Sedangkan tanda benang pada upal tersebut, ternyata berupa gambar biasa, dan bukanlah seutas benang khusus yang ditanam laiknya lembaran uang asli.
"Kalau uang asli itu ditanam, dan kalau upal hanya dicetak (gambar) biasa," tuturnya.
Oleh karena itu, Imam mengimbau masyarakat untuk senantiasa menerapkan teknik pendeteksi keaslian uang yang sering kali dikampanyekan, yakni Dilihat, Diraba, dan Diterawang (3D).
1) Dilihat, yakni melihat kategori jenis pewarnaan uang dari tampilan
2) Diraba yakni memastikan tekstur uang asli yang seharusnya kasar, bukannya halus.
3) Diterawang yakni memastikan keberadaan watermark, dan benang yang lazim ditanam pada uang asli.
Meski hanya teknik sederhana, namun cara tersebut sangat efektif dan dapat digunakan oleh masyarakat yang masih ragu dengan keaslian uang yang sedang diperolehnya saat bertransaksi sehari-hari.

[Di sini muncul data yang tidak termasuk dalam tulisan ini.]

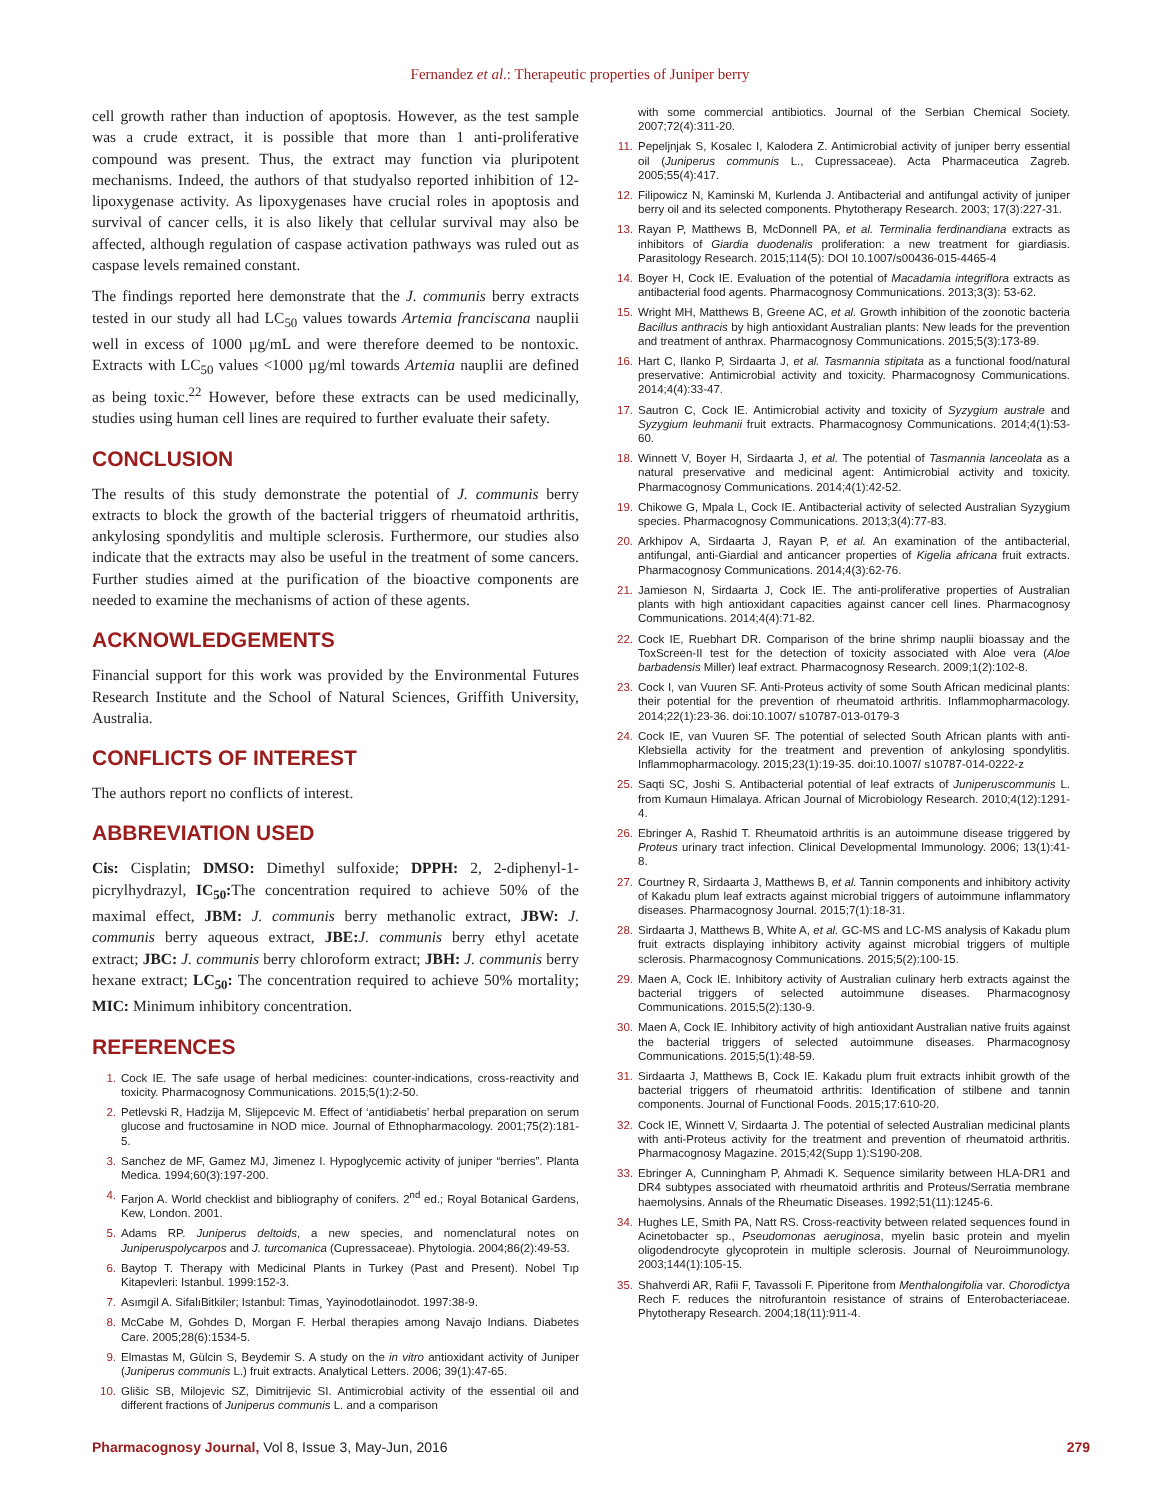Fernandez et al.: Therapeutic properties of Juniper berry
cell growth rather than induction of apoptosis. However, as the test sample was a crude extract, it is possible that more than 1 anti-proliferative compound was present. Thus, the extract may function via pluripotent mechanisms. Indeed, the authors of that studyalso reported inhibition of 12-lipoxygenase activity. As lipoxygenases have crucial roles in apoptosis and survival of cancer cells, it is also likely that cellular survival may also be affected, although regulation of caspase activation pathways was ruled out as caspase levels remained constant.
The findings reported here demonstrate that the J. communis berry extracts tested in our study all had LC<sub>50</sub> values towards Artemia franciscana nauplii well in excess of 1000 µg/mL and were therefore deemed to be nontoxic. Extracts with LC<sub>50</sub> values <1000 µg/ml towards Artemia nauplii are defined as being toxic.<sup>22</sup> However, before these extracts can be used medicinally, studies using human cell lines are required to further evaluate their safety.
CONCLUSION
The results of this study demonstrate the potential of J. communis berry extracts to block the growth of the bacterial triggers of rheumatoid arthritis, ankylosing spondylitis and multiple sclerosis. Furthermore, our studies also indicate that the extracts may also be useful in the treatment of some cancers. Further studies aimed at the purification of the bioactive components are needed to examine the mechanisms of action of these agents.
ACKNOWLEDGEMENTS
Financial support for this work was provided by the Environmental Futures Research Institute and the School of Natural Sciences, Griffith University, Australia.
CONFLICTS OF INTEREST
The authors report no conflicts of interest.
ABBREVIATION USED
Cis: Cisplatin; DMSO: Dimethyl sulfoxide; DPPH: 2, 2-diphenyl-1-picrylhydrazyl, IC<sub>50</sub>: The concentration required to achieve 50% of the maximal effect, JBM: J. communis berry methanolic extract, JBW: J. communis berry aqueous extract, JBE: J. communis berry ethyl acetate extract; JBC: J. communis berry chloroform extract; JBH: J. communis berry hexane extract; LC<sub>50</sub>: The concentration required to achieve 50% mortality; MIC: Minimum inhibitory concentration.
REFERENCES
1. Cock IE. The safe usage of herbal medicines: counter-indications, cross-reactivity and toxicity. Pharmacognosy Communications. 2015;5(1):2-50.
2. Petlevski R, Hadzija M, Slijepcevic M. Effect of ‘antidiabetis’ herbal preparation on serum glucose and fructosamine in NOD mice. Journal of Ethnopharmacology. 2001;75(2):181-5.
3. Sanchez de MF, Gamez MJ, Jimenez I. Hypoglycemic activity of juniper “berries”. Planta Medica. 1994;60(3):197-200.
4. Farjon A. World checklist and bibliography of conifers. 2<sup>nd</sup> ed.; Royal Botanical Gardens, Kew, London. 2001.
5. Adams RP. Juniperus deltoids, a new species, and nomenclatural notes on Juniperuspolycarpos and J. turcomanica (Cupressaceae). Phytologia. 2004;86(2):49-53.
6. Baytop T. Therapy with Medicinal Plants in Turkey (Past and Present). Nobel Tıp Kitapevleri: Istanbul. 1999:152-3.
7. Asımgil A. SifalıBitkiler; Istanbul: Timas¸ Yayinodotlainodot. 1997:38-9.
8. McCabe M, Gohdes D, Morgan F. Herbal therapies among Navajo Indians. Diabetes Care. 2005;28(6):1534-5.
9. Elmastas M, Gülcin S, Beydemir S. A study on the in vitro antioxidant activity of Juniper (Juniperus communis L.) fruit extracts. Analytical Letters. 2006; 39(1):47-65.
10. Glišic SB, Milojevic SZ, Dimitrijevic SI. Antimicrobial activity of the essential oil and different fractions of Juniperus communis L. and a comparison
with some commercial antibiotics. Journal of the Serbian Chemical Society. 2007;72(4):311-20.
11. Pepeljnjak S, Kosalec I, Kalodera Z. Antimicrobial activity of juniper berry essential oil (Juniperus communis L., Cupressaceae). Acta Pharmaceutica Zagreb. 2005;55(4):417.
12. Filipowicz N, Kaminski M, Kurlenda J. Antibacterial and antifungal activity of juniper berry oil and its selected components. Phytotherapy Research. 2003; 17(3):227-31.
13. Rayan P, Matthews B, McDonnell PA, et al. Terminalia ferdinandiana extracts as inhibitors of Giardia duodenalis proliferation: a new treatment for giardiasis. Parasitology Research. 2015;114(5): DOI 10.1007/s00436-015-4465-4
14. Boyer H, Cock IE. Evaluation of the potential of Macadamia integriflora extracts as antibacterial food agents. Pharmacognosy Communications. 2013;3(3): 53-62.
15. Wright MH, Matthews B, Greene AC, et al. Growth inhibition of the zoonotic bacteria Bacillus anthracis by high antioxidant Australian plants: New leads for the prevention and treatment of anthrax. Pharmacognosy Communications. 2015;5(3):173-89.
16. Hart C, Ilanko P, Sirdaarta J, et al. Tasmannia stipitata as a functional food/natural preservative: Antimicrobial activity and toxicity. Pharmacognosy Communications. 2014;4(4):33-47.
17. Sautron C, Cock IE. Antimicrobial activity and toxicity of Syzygium australe and Syzygium leuhmanii fruit extracts. Pharmacognosy Communications. 2014;4(1):53-60.
18. Winnett V, Boyer H, Sirdaarta J, et al. The potential of Tasmannia lanceolata as a natural preservative and medicinal agent: Antimicrobial activity and toxicity. Pharmacognosy Communications. 2014;4(1):42-52.
19. Chikowe G, Mpala L, Cock IE. Antibacterial activity of selected Australian Syzygium species. Pharmacognosy Communications. 2013;3(4):77-83.
20. Arkhipov A, Sirdaarta J, Rayan P, et al. An examination of the antibacterial, antifungal, anti-Giardial and anticancer properties of Kigelia africana fruit extracts. Pharmacognosy Communications. 2014;4(3):62-76.
21. Jamieson N, Sirdaarta J, Cock IE. The anti-proliferative properties of Australian plants with high antioxidant capacities against cancer cell lines. Pharmacognosy Communications. 2014;4(4):71-82.
22. Cock IE, Ruebhart DR. Comparison of the brine shrimp nauplii bioassay and the ToxScreen-II test for the detection of toxicity associated with Aloe vera (Aloe barbadensis Miller) leaf extract. Pharmacognosy Research. 2009;1(2):102-8.
23. Cock I, van Vuuren SF. Anti-Proteus activity of some South African medicinal plants: their potential for the prevention of rheumatoid arthritis. Inflammopharmacology. 2014;22(1):23-36. doi:10.1007/ s10787-013-0179-3
24. Cock IE, van Vuuren SF. The potential of selected South African plants with anti-Klebsiella activity for the treatment and prevention of ankylosing spondylitis. Inflammopharmacology. 2015;23(1):19-35. doi:10.1007/ s10787-014-0222-z
25. Saqti SC, Joshi S. Antibacterial potential of leaf extracts of Juniperuscommunis L. from Kumaun Himalaya. African Journal of Microbiology Research. 2010;4(12):1291-4.
26. Ebringer A, Rashid T. Rheumatoid arthritis is an autoimmune disease triggered by Proteus urinary tract infection. Clinical Developmental Immunology. 2006; 13(1):41-8.
27. Courtney R, Sirdaarta J, Matthews B, et al. Tannin components and inhibitory activity of Kakadu plum leaf extracts against microbial triggers of autoimmune inflammatory diseases. Pharmacognosy Journal. 2015;7(1):18-31.
28. Sirdaarta J, Matthews B, White A, et al. GC-MS and LC-MS analysis of Kakadu plum fruit extracts displaying inhibitory activity against microbial triggers of multiple sclerosis. Pharmacognosy Communications. 2015;5(2):100-15.
29. Maen A, Cock IE. Inhibitory activity of Australian culinary herb extracts against the bacterial triggers of selected autoimmune diseases. Pharmacognosy Communications. 2015;5(2):130-9.
30. Maen A, Cock IE. Inhibitory activity of high antioxidant Australian native fruits against the bacterial triggers of selected autoimmune diseases. Pharmacognosy Communications. 2015;5(1):48-59.
31. Sirdaarta J, Matthews B, Cock IE. Kakadu plum fruit extracts inhibit growth of the bacterial triggers of rheumatoid arthritis: Identification of stilbene and tannin components. Journal of Functional Foods. 2015;17:610-20.
32. Cock IE, Winnett V, Sirdaarta J. The potential of selected Australian medicinal plants with anti-Proteus activity for the treatment and prevention of rheumatoid arthritis. Pharmacognosy Magazine. 2015;42(Supp 1):S190-208.
33. Ebringer A, Cunningham P, Ahmadi K. Sequence similarity between HLA-DR1 and DR4 subtypes associated with rheumatoid arthritis and Proteus/Serratia membrane haemolysins. Annals of the Rheumatic Diseases. 1992;51(11):1245-6.
34. Hughes LE, Smith PA, Natt RS. Cross-reactivity between related sequences found in Acinetobacter sp., Pseudomonas aeruginosa, myelin basic protein and myelin oligodendrocyte glycoprotein in multiple sclerosis. Journal of Neuroimmunology. 2003;144(1):105-15.
35. Shahverdi AR, Rafii F, Tavassoli F. Piperitone from Menthalongifolia var. Chorodictya Rech F. reduces the nitrofurantoin resistance of strains of Enterobacteriaceae. Phytotherapy Research. 2004;18(11):911-4.
Pharmacognosy Journal, Vol 8, Issue 3, May-Jun, 2016 279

"Kami imbau masyarakat pakai cara itu, 3 D saat transaksi, khususnya transaksi di malam hari," pungkasnya.
Sementara itu, Kabid Humas Polda Jatim mengungkapkan beroperasi sejak kurun waktu 10 bulan lalu, dan berhasil mencetak ribuan upal, dalam pecahan Rp100 Ribu, dengan total nominal Rp3,7 Miliar.
Cara pelaku mereguk keuntungan adalah menjual lembaran uang palsu tersebut dengan rasio perbandingan 1:3. Yakni upal senilai Rp300 Ribu, ditukar dengan uang asli senilai Rp100 Ribu.
"Malam hari biasa mereka edarkan. Dan korbannya kebanyakan orang-orang awam. Kami akan usut terus ini," lugas Gatot.